**Job item**
Continue the blog excerpt below about bedtime reading and the small volunteer-run library in Clermont, beginning after its final sentence.

--- Page excerpt ---

And what does God do to his stubborn, strong-willed daughter next?  Exactly what I do to my stubborn, strong-willed son. I make him do the right thing.  Force him.  Back him into a corner and manipulate the situation until he does what he should have done on his own in the first place.  It's painful and awkward and not at all as easy as it would have been had he just listened to me in the first place. 

But back to me.  When everything is said and done, however, I realize that it's not anywhere near as bad as I thought it would be.  It's also not as sweet as it could have been, either. Like I do with Jordan, God does what He has to do to get me to do what He's called me to do. And He loves me and takes me back.  Only without all of the screaming and crying. 

Because He's God, and God just doesn't do all that.


Thursday, April 4, 2013

Dream

It was raining cats and dogs when we got home from church last night and I left my book in the car.  I'm reading Insurgent by Veronica Roth if you're interested.  I usually read after the kids are asleep, but it was raining so hard that I didn't want to go outside to get it.  Plus, I couldn't talk Chris into going out there for me.  

I have a "thing".  I can't go to sleep if I haven't read anything first.  Just call me quirky.  The other day my sister and I had the kids at the park and we discovered a cute little library in the town of Clermont.  It's called "The Dip" and it's absolutely precious.  Three little ladies run it strictly on a volunteer basis.  All of the books have been donated and there's no computer system... they just write the book's due date on the little card in the back of the book.  Just like we did back in elementary school.  Oh my gosh... I love it!

--- Provided data ---

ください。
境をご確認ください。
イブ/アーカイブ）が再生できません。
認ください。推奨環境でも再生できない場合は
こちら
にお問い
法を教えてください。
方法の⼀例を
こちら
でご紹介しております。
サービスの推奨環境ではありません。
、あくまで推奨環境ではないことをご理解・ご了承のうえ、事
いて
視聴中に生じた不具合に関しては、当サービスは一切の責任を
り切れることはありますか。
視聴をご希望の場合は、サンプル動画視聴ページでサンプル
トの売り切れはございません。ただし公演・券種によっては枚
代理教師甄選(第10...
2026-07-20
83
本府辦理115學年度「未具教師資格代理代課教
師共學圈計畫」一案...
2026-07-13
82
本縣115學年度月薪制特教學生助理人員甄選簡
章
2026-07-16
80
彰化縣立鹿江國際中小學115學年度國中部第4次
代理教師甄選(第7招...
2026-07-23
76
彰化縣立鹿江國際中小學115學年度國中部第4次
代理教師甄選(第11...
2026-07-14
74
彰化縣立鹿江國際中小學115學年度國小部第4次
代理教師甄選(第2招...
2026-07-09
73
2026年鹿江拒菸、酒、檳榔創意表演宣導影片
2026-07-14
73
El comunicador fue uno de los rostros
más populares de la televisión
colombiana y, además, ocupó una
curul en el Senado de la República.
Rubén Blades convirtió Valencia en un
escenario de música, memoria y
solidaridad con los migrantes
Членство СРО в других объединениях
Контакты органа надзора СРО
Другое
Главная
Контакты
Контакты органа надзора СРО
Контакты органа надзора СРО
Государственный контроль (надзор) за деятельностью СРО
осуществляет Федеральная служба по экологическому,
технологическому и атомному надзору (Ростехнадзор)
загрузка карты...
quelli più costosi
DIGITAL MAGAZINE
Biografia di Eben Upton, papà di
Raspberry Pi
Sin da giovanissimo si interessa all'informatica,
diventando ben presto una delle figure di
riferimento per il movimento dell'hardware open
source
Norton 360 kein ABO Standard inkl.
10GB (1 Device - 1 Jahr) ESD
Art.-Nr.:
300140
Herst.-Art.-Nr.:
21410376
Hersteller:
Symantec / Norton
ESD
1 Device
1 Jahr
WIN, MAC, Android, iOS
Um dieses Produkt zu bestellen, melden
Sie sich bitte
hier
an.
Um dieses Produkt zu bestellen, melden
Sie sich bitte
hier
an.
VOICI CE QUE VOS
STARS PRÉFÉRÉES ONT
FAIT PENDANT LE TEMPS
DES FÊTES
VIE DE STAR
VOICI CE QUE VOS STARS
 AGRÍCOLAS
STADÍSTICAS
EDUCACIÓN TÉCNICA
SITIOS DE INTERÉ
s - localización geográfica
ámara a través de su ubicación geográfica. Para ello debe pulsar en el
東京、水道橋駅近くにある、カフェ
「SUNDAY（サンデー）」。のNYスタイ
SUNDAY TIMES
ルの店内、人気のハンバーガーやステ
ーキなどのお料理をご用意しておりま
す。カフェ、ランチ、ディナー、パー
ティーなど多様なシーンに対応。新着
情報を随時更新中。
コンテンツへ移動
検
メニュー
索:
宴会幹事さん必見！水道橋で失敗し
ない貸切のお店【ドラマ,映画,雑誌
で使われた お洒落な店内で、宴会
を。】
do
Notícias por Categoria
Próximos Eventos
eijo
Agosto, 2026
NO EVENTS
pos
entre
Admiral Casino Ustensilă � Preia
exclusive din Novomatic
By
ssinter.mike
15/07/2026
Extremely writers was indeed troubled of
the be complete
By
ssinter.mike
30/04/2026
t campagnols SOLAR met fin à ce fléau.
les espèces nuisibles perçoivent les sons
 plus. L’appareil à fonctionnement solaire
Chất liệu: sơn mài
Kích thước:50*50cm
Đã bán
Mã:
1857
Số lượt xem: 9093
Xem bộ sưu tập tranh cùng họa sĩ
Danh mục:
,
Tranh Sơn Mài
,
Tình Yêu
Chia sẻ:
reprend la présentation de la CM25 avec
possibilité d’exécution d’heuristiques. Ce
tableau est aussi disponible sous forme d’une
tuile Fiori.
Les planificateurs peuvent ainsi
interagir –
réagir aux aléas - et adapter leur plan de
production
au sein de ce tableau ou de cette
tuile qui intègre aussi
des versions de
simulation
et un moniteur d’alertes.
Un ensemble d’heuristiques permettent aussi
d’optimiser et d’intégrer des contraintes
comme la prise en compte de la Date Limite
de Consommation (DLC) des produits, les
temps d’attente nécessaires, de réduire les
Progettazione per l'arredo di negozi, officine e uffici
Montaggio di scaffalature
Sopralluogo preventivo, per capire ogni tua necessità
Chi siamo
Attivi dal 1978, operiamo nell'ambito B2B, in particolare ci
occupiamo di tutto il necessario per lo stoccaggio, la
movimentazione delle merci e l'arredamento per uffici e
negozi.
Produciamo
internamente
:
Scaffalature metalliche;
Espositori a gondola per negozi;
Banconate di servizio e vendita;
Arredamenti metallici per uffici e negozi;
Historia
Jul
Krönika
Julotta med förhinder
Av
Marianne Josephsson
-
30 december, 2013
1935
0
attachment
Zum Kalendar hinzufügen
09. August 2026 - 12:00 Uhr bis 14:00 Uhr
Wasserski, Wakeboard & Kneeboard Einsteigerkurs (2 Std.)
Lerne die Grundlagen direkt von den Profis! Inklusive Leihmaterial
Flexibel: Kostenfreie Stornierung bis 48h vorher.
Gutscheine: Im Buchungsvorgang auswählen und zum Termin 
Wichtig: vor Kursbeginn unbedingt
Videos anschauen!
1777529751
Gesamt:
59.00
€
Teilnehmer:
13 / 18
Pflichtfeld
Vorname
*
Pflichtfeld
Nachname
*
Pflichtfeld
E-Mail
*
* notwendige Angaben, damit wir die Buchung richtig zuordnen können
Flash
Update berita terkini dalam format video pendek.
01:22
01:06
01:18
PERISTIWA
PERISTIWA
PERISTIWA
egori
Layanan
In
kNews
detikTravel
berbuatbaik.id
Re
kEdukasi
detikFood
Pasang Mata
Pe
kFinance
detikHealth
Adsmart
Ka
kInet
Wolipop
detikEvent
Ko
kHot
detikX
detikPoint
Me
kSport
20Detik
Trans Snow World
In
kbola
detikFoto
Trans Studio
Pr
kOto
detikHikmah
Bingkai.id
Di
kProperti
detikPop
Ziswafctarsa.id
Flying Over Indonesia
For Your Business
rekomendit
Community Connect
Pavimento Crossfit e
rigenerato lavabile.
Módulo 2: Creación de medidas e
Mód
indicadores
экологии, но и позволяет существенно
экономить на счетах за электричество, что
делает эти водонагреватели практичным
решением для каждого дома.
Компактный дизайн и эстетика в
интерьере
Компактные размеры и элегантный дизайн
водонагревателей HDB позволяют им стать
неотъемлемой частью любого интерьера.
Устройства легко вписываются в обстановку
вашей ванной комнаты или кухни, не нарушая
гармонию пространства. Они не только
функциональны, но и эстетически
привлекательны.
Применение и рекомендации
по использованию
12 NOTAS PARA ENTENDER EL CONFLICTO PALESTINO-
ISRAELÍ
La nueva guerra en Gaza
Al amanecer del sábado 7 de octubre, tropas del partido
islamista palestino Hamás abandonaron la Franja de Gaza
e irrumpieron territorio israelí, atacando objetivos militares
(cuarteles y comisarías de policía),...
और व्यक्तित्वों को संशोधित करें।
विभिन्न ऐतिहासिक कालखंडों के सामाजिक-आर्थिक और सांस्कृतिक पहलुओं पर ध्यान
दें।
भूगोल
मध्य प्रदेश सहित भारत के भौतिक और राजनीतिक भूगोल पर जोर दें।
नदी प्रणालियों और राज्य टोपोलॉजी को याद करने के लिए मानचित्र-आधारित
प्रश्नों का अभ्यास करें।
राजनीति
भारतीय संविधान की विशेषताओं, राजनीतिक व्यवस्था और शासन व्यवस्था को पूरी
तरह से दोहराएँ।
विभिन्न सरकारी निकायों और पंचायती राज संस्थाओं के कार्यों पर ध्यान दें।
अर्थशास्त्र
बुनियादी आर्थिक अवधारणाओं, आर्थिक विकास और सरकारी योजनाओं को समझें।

---

**Exercise result**
The last time we were there I checked out A Wrinkle in Time by Madeleine L'Engle.  Yes, another book for kids.  I had always wanted to read it when I was younger but somehow never got around to it.  I never got around to it this time either, since I was so wrapped up in other books.  I was just going to return it and had it sitting in the library bag by the front door.  I picked it up to read last night just to have something to read before bed.  I read this preview on the front cover:

It was a dark and stormy night; Meg Murry, her small brother Charles Wallace, and her mother had come down to the kitchen for a midnight snack when they were upset by the arrival of a most disturbing stranger.

Sounds like a good book to me.  But, Violet was having a hard time settling down for the night and by the time she went to sleep it was after midnight.  I wound up falling asleep watching reruns of Duck Dynasty.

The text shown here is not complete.